Of course, we often act in positive ways to stop the pain of others. This is compassion. Atheists can perhaps express compassion more easily than believers because we are not confused by fatalism ("Whatever happens is God's will"), pessimism ("We deserve to suffer"), salvation ("Death is not the end"), retribution ("Justice will prevail in the afterlife"), magic ("Pray for help"), holy war ("Kill for God"), forgiveness ("I won't be held responsible for my mistakes"), or glory ("Suffering with Christ is an honor"). Since this is the only life we atheists have, each decision is crucial and we are accountable for our actions right now.

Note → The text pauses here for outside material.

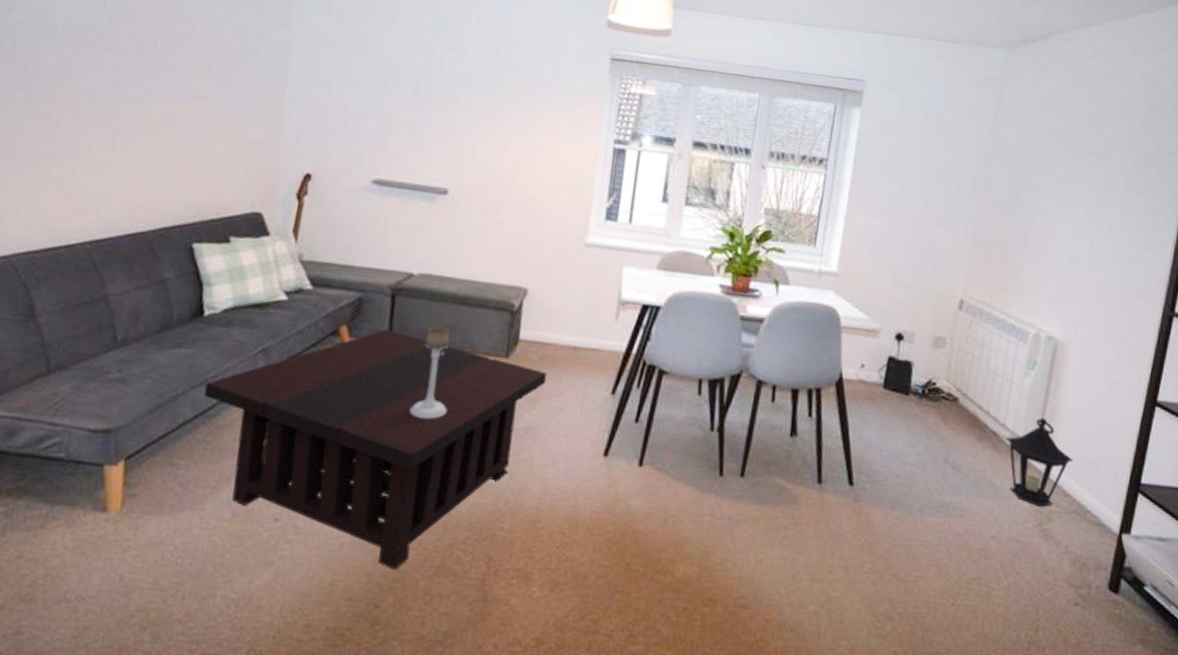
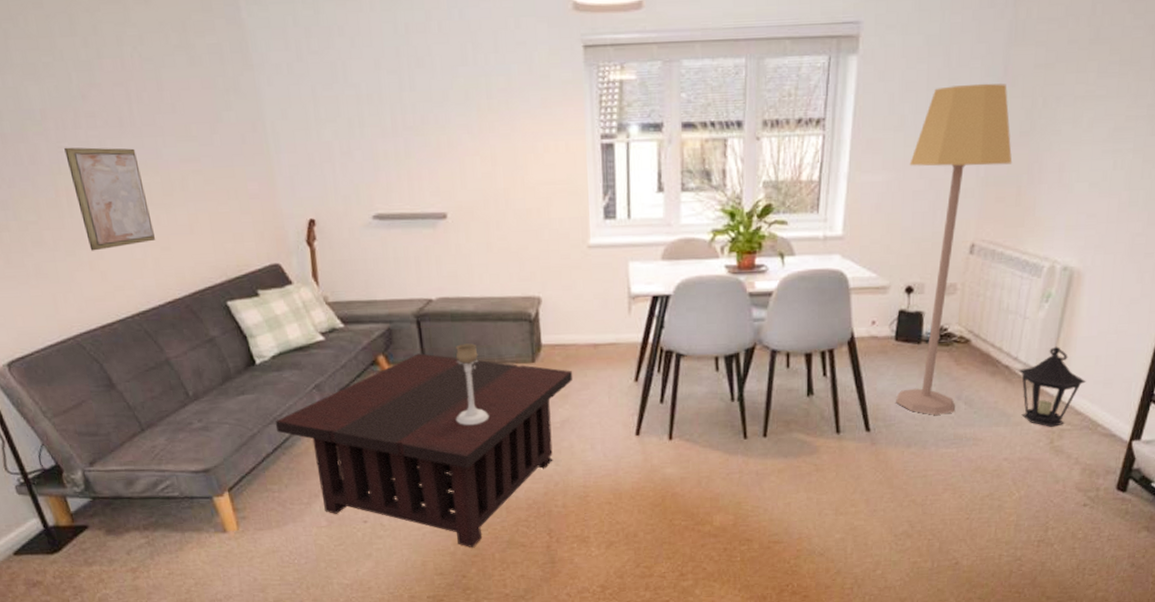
wall art: none [63,64,147,170] -> present [64,147,156,251]
lamp: none [881,149,999,477] -> present [896,83,1013,415]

Yet notice how leading theists deal with the real world: "Ye have the poor with you always," said the "loving" Jesus, who never lifted a finger to eradicate poverty, wasting precious ointment on his own luxury rather than selling it to feed the hungry (Matthew 26:6-11). "I think it is very beautiful for the poor to accept their lot, to share it with the passion of Christ," Mother Teresa added. "I think the world is much helped by the suffering of the poor people." So much for theistic compassion!
Jefferson may have been wrong to call compassion an "instinct" because many appear not to have it--it seems optional. But it is fortunate that there are enough of us who love life enough to protect ourselves from those who don't. We have systems of law, enforcement, justice, and defense. We encourage kind, ethical actions through moral education and critical thinking.
But most believers, including Christians who are ordered to "bring into captivity every thought unto the obedience of Christ," have an underlying distrust of human reasoning. Yearning for absolutes, they perceive relativism--the recognition that actions must be judged in context--as something dangerous, when it is the only way we can be truly moral.
Theists are afraid people will think for themselves; atheists are afraid they won't.